Exercise instructions
The word "Central" may appear in some lines of the data; copy every such line.

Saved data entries
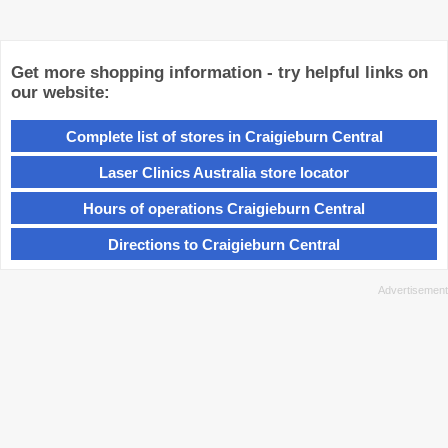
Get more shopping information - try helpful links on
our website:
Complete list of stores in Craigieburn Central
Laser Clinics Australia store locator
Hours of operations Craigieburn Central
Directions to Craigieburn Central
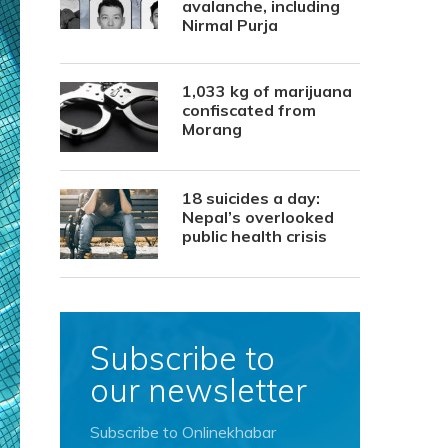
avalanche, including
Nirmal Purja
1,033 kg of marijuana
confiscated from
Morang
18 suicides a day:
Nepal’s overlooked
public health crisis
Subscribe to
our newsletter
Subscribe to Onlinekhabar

Response below
Complete list of stores in Craigieburn Central
Hours of operations Craigieburn Central
Directions to Craigieburn Central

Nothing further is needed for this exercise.